R (on the application of Andrews) v Minister for the Cabinet Office

Elections – Voting. The present tactile voting device was not a device within the scope of r 29(3A) of Sch 1 to the Representation of the People Act 1983 power, as it did not enable blind voters to vote without any need for assistance. The Administrative Court, in allowing the claimant's application for judicial review, further held that a device in the form of the present device would achieve that if, in addition to the flaps and raised/braille numbers on the right-hand side, the names of the candidates and/or the names of their political parties were present in Braille and/or raised lettering in corresponding position, on the left-hand side of the device.

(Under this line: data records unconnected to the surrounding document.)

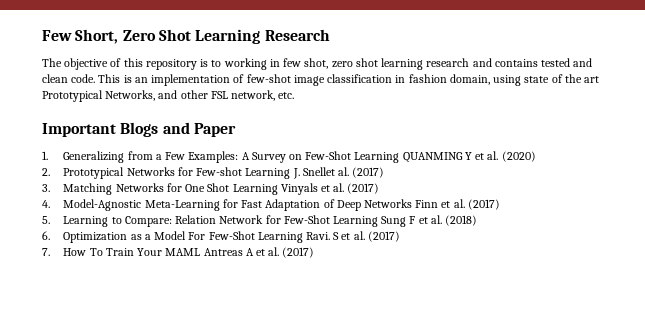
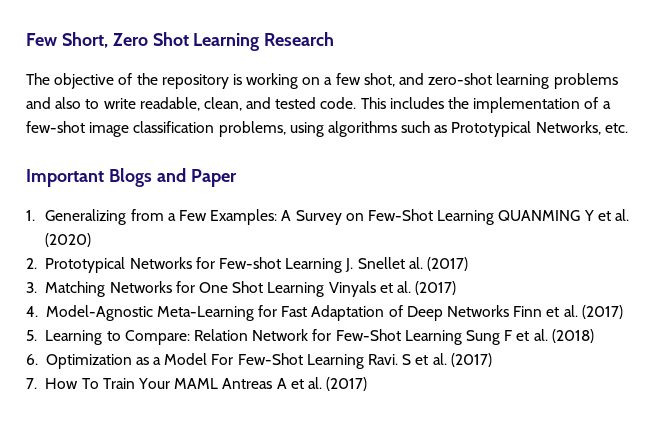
[123,58,143,67] this -> [136,73,158,85] the
[211,58,593,70] [42,74,148,83] to working in few shot, zero shot learning research and contains tested and clean code. This is an -> [246,73,618,89] [26,97,470,111] working on a few shot, and zero-shot learning problems and also to write readable, clean, and tested code. This includes the
(245, 78) none -> [602,101,611,109] a
[395,74,600,86] [42,90,276,102] in fashion domain, using state of the art Prototypical Networks, and other FSL network, -> [218,121,601,137] problems, using algorithms such as Prototypical Networks,

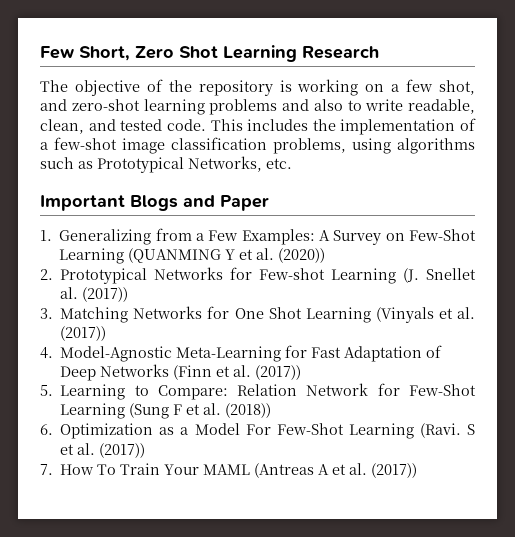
[498,210,581,221] QUANMING -> [128,248,222,263] (QUANMING
[45,233,92,247] (2020) -> [278,248,326,263] (2020))
[345,258,354,272] J. -> [403,268,420,283] (J.
[426,257,468,271] (2017) -> [82,287,129,302] (2017))
[328,281,457,297] Vinyals et al. (2017) -> [375,307,475,323] [60,326,107,341] (Vinyals et al. (2017))
[513,305,623,319] Finn et al. (2017) -> [173,365,302,380] (Finn et al. (2017))
[465,330,500,345] Sung -> [129,403,170,419] (Sung
[551,329,594,343] (2018) -> [225,403,272,418] (2018))
[368,354,399,365] Ravi. -> [419,423,461,438] (Ravi.
[450,353,492,367] (2017) -> [99,443,146,458] (2017))
[222,378,273,389] Antreas -> [254,463,315,478] (Antreas
[326,377,368,391] (2017) -> [371,463,418,478] (2017))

Debussy DTC plc and other companies v Solutus and others

Company – Administration. The Chancery Division dismissed an application for an amendment to amend an application for the appointment of administrators over a company. The court held that, among other things, the two relevant grounds were not separate from one another, and it was not appropriate for one of them to be decided as a preliminary issue. Further, the court had real concern about making a final order, namely the appointment of an administrator, before the trial of related proceedings.

R v Palmer Timber Ltd

Sentence – Fine. The fine imposed on the defendant company for failing to ensure that the workplace was organised in such a way, as to ensure that pedestrians and vehicles could circulate in a safe manner had been neither manifestly excessive, nor wrong in principle. Accordingly, the Court of Appeal, Criminal Division, dismissed its appeal against sentence.

R (on the application of Ward and others) v Hillingdon London Borough (Equality and Human Rights Commission intervening); R (on the application of Gullu) v Hillingdon London Borough (Equality and Human Rights Commission intervening)

Housing – Homeless person. In two appeals in which the local Housing Authority's policy that provided that, subject to exceptions, a person who had not been continuously living in the borough for at least ten yeas would not qualify to join the housing register, it was found, in the first case, that the policy was discriminatory and not justified, and in the second that it was not discriminatory nor unjustified. The Court of Appeal, Civil Division, dismissing the authority's appeal in the first case, and allowing the applicant's appeal in the second, held that the policy had amounted to indirect discrimination and that the authority had failed to establish any justification for that discrimination.

Qualter and others v Crown Court at Preston

Criminal law – Proceeds of crime. It was arguable that the local authority's investigation into alleged offences of fraud relating to a number of businesses, including that of the claimants, was ultra vires and that the authority lacked the legal power to make an application under s 345 of the Proceeds of Crime Act 2002 (POCA 2002) for a production order in relation to the claimants' banking records. Consequently, the Queen's Bench Division gave permission for the claimant companies to bring proceedings for judicial review of the recorder's decision to make those production orders. However, the court held that, contrary to the claimant's arguments, the application had correctly been made under POCA 2002 s 345, and accordingly, that ground of the claimants' application was dismissed.

K v L and another

Family proceedings – Orders in family proceedings. There was no requirement in s 54(2) of Human Fertilisation and Embryology Act 2008 that the applicants for a parental order had to be in an enduring family relationship at the time of the making of the application and the making of the order. Accordingly, the Family Court made a parental order in favour of the applicant surrogate parents of a child (N). The court held that, it was clear the applicants had been in an enduring family relationship at the time they had made their application, and that, even though they had been living in separate homes since August 2018, N had always been with one of them since then and, as a result, her home had been with them, under s 54(4) of the Act, albeit divided between two properties.